> EXERCISE INSTRUCTIONS
Reproduce the listing from the line that has "1무선 충전 시장 동향" through the end of the listing, swapping "무선 충전기" for "무선 충전 패드" and leaving everything else unchanged. Omit the pictures.
####
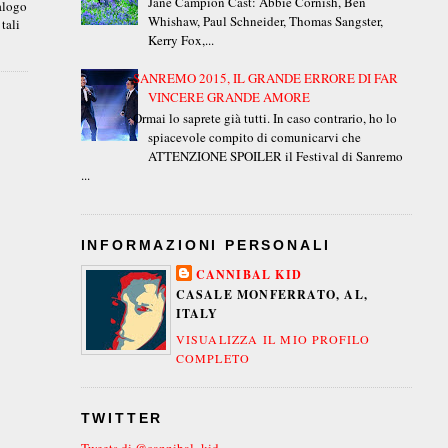
Jane Campion Cast: Abbie Cornish, Ben
ialogo
Whishaw, Paul Schneider, Thomas Sangster,
tali
Kerry Fox,...
SANREMO 2015, IL GRANDE ERRORE DI FAR
VINCERE GRANDE AMORE
Ormai lo saprete già tutti. In caso contrario, ho lo
spiacevole compito di comunicarvi che
ATTENZIONE SPOILER il Festival di Sanremo
...
INFORMAZIONI PERSONALI
CANNIBAL KID
CASALE MONFERRATO, AL,
ITALY
VISUALIZZA IL MIO PROFILO
COMPLETO
TWITTER
Tweets di @cannibal_kid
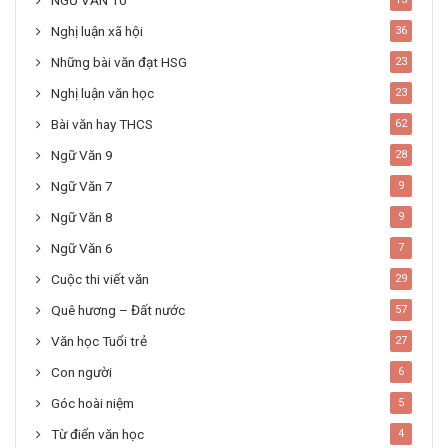
Nghị luận xã hội
36
Những bài văn đạt HSG
23
Nghị luận văn học
23
Bài văn hay THCS
62
Ngữ Văn 9
28
Ngữ Văn 7
9
Ngữ Văn 8
9
Ngữ Văn 6
7
Cuộc thi viết văn
29
Quê hương – Đất nước
57
Văn học Tuổi trẻ
27
Con người
6
Góc hoài niệm
5
Từ điển văn học
4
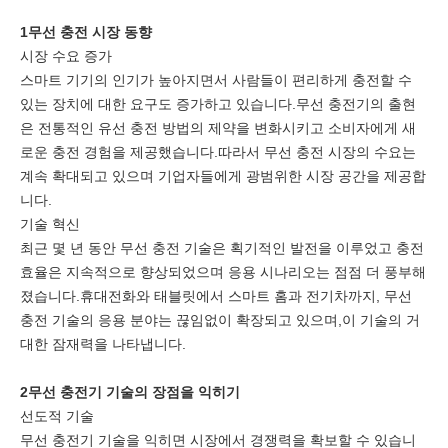
1무선 충전 시장 동향
시장 수요 증가
스마트 기기의 인기가 높아지면서 사람들이 편리하게 충전할 수
있는 장치에 대한 요구도 증가하고 있습니다.무선 충전기의 출현
은 전통적인 유선 충전 방법의 제약을 변화시키고 소비자에게 새
로운 충전 경험을 제공했습니다.따라서 무선 충전 시장의 수요는
계속 확대되고 있으며 기업자들에게 광범위한 시장 공간을 제공합
니다.
기술 혁신
최근 몇 년 동안 무선 충전 기술은 획기적인 발전을 이루었고 충전
효율은 지속적으로 향상되었으며 응용 시나리오는 점점 더 풍부해
졌습니다.휴대전화와 태블릿에서 스마트 홈과 전기차까지, 무선
충전 기술의 응용 분야는 끊임없이 확장되고 있으며,이 기술의 거
대한 잠재력을 나타냅니다.
2무선 충전기 기술의 장점을 익히기
선도적 기술
무선 충전기 기술을 익히면 시장에서 경쟁력을 확보할 수 있습니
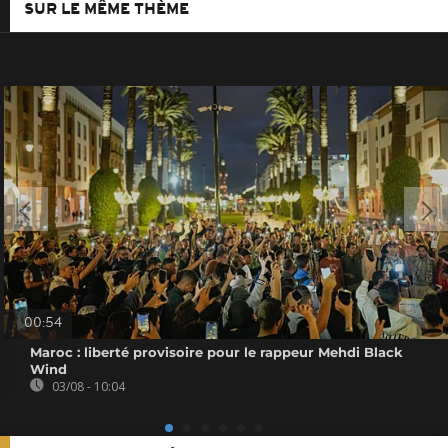
SUR LE MÊME THÈME
00:54
Maroc : liberté provisoire pour le rappeur Mehdi Black
Wind
03/08 - 10:04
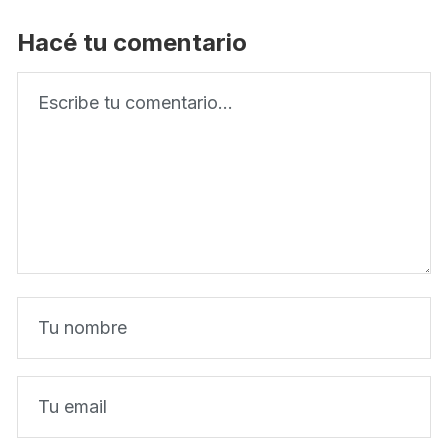
Hacé tu comentario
####
> PROBLEM SOLUTION
1무선 충전 시장 동향
시장 수요 증가
스마트 기기의 인기가 높아지면서 사람들이 편리하게 충전할 수
있는 장치에 대한 요구도 증가하고 있습니다.무선 충전 패드의 출현
은 전통적인 유선 충전 방법의 제약을 변화시키고 소비자에게 새
로운 충전 경험을 제공했습니다.따라서 무선 충전 시장의 수요는
계속 확대되고 있으며 기업자들에게 광범위한 시장 공간을 제공합
니다.
기술 혁신
최근 몇 년 동안 무선 충전 기술은 획기적인 발전을 이루었고 충전
효율은 지속적으로 향상되었으며 응용 시나리오는 점점 더 풍부해
졌습니다.휴대전화와 태블릿에서 스마트 홈과 전기차까지, 무선
충전 기술의 응용 분야는 끊임없이 확장되고 있으며,이 기술의 거
대한 잠재력을 나타냅니다.
2무선 충전 패드 기술의 장점을 익히기
선도적 기술
무선 충전 패드 기술을 익히면 시장에서 경쟁력을 확보할 수 있습니
SUR LE MÊME THÈME
00:54
Maroc : liberté provisoire pour le rappeur Mehdi Black
Wind
03/08 - 10:04
Hacé tu comentario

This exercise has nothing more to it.